Danielle Evans’s Before You Suffocate Your Own Fool Self is one of the best books I’ve read this year. Instead of trying to talk about the collection as a whole, I’m going to take things one story at a time.
“Robert E. Lee Is Dead,” tells the story of two young women in high school, Geena and Crystal in the South, where the demographics where they live are changing, where they are painfully aware of class and what it means to live on the wrong side of town. Geena is popular while Crystal is studious and awkward but with Geena’s influence, Crystal too becomes popular. This story spans their high school career and what it shows is how their lives converge and then diverge and then converge again and finally diverge in an irrevocable way. The ending of this story that shows how weak we all in the face of our ambitions and how easy it is to give in to that weakness when we’re 17 or 18 and having to make difficult decisions, the impact of which we are not yet capable of understanding.

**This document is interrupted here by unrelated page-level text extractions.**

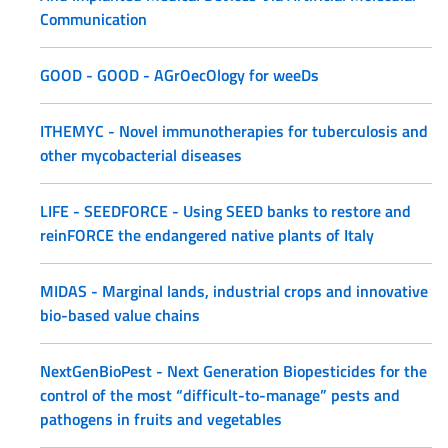
Communication
GOOD - GOOD - AGrOecOlogy for weeDs
ITHEMYC - Novel immunotherapies for tuberculosis and
other mycobacterial diseases
LIFE - SEEDFORCE - Using SEED banks to restore and
reinFORCE the endangered native plants of Italy
MIDAS - Marginal lands, industrial crops and innovative
bio-based value chains
NextGenBioPest - Next Generation Biopesticides for the
control of the most “difficult-to-manage” pests and
pathogens in fruits and vegetables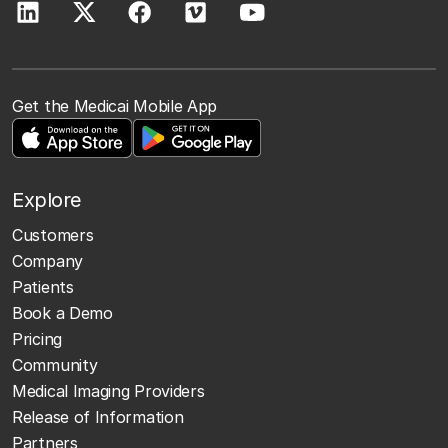
Get the Medicai Mobile App
Explore
Customers
Company
Patients
Book a Demo
Pricing
Community
Medical Imaging Providers
Release of Information
Partners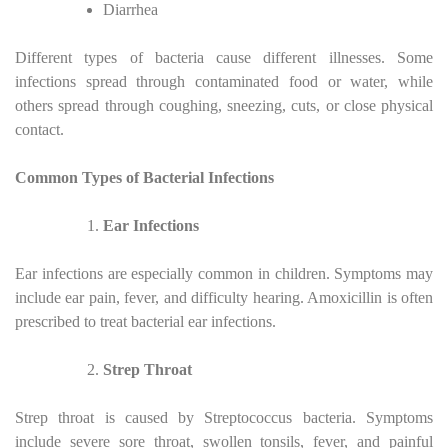
Diarrhea
Different types of bacteria cause different illnesses. Some
infections spread through contaminated food or water, while
others spread through coughing, sneezing, cuts, or close physical
contact.
Common Types of Bacterial Infections
Ear Infections
Ear infections are especially common in children. Symptoms may
include ear pain, fever, and difficulty hearing. Amoxicillin is often
prescribed to treat bacterial ear infections.
Strep Throat
Strep throat is caused by Streptococcus bacteria. Symptoms
include severe sore throat, swollen tonsils, fever, and painful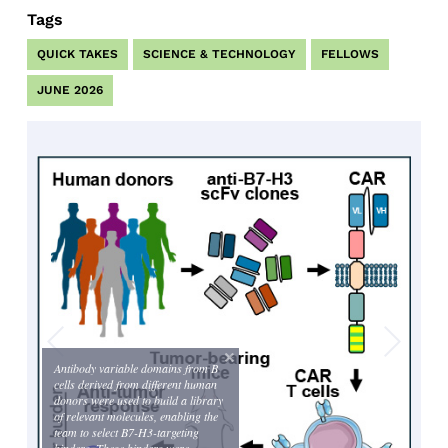
Tags
QUICK TAKES
SCIENCE & TECHNOLOGY
FELLOWS
JUNE 2026
Antibody variable domains from B
cells derived from different human
donors were used to build a library
of relevant molecules, enabling the
team to select B7-H3-targeting
binders. These binders were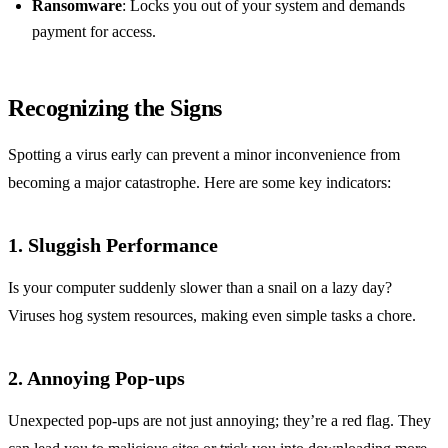
Ransomware
: Locks you out of your system and demands
payment for access.
Recognizing the Signs
Spotting a virus early can prevent a minor inconvenience from
becoming a major catastrophe. Here are some key indicators:
1. Sluggish Performance
Is your computer suddenly slower than a snail on a lazy day?
Viruses hog system resources, making even simple tasks a chore.
2. Annoying Pop-ups
Unexpected pop-ups are not just annoying; they’re a red flag. They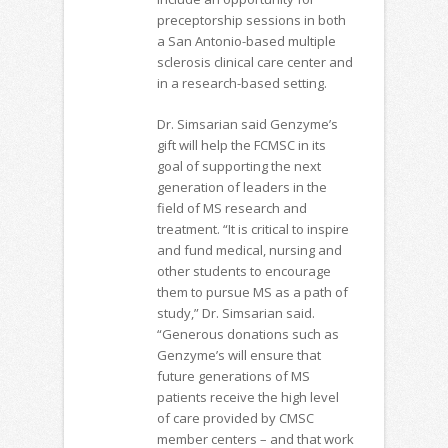
preceptorship sessions in both
a San Antonio-based multiple
sclerosis clinical care center and
in a research-based setting.
Dr. Simsarian said Genzyme’s
gift will help the FCMSC in its
goal of supporting the next
generation of leaders in the
field of MS research and
treatment. “It is critical to inspire
and fund medical, nursing and
other students to encourage
them to pursue MS as a path of
study,” Dr. Simsarian said.
“Generous donations such as
Genzyme’s will ensure that
future generations of MS
patients receive the high level
of care provided by CMSC
member centers – and that work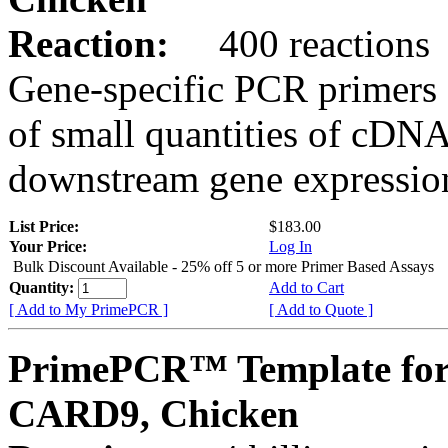
Reaction:
400 reactions
Gene-specific PCR primers 
of small quantities of cDNA
downstream gene expression
List Price:
$183.00
Your Price:
Log In
Bulk Discount Available - 25% off 5 or more Primer Based Assays
Quantity:
Add to Cart
[ Add to My PrimePCR ]
[ Add to Quote ]
PrimePCR™ Template for
CARD9, Chicken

What I really appreciate is how accurately Evans captures the earnest and naked ambition of Crystal who wants to be popular and worldly just as badly as she wants to be at the top of her class. She also draws out the tensions of the relationship between Crystal and Geena who are, in the end, the girl who is going somewhere and the girl who is going to be left behind. Throughout this collection, which is not perfect but which has a surplus of soul, what impressed me most was how Evans told stories that were heartbreaking in really quiet ways. It took me a while after I finished this story to feel the full impact of the ending and what it meant but when I felt it, I felt it hard. This story has stayed with me. It will stay with you too.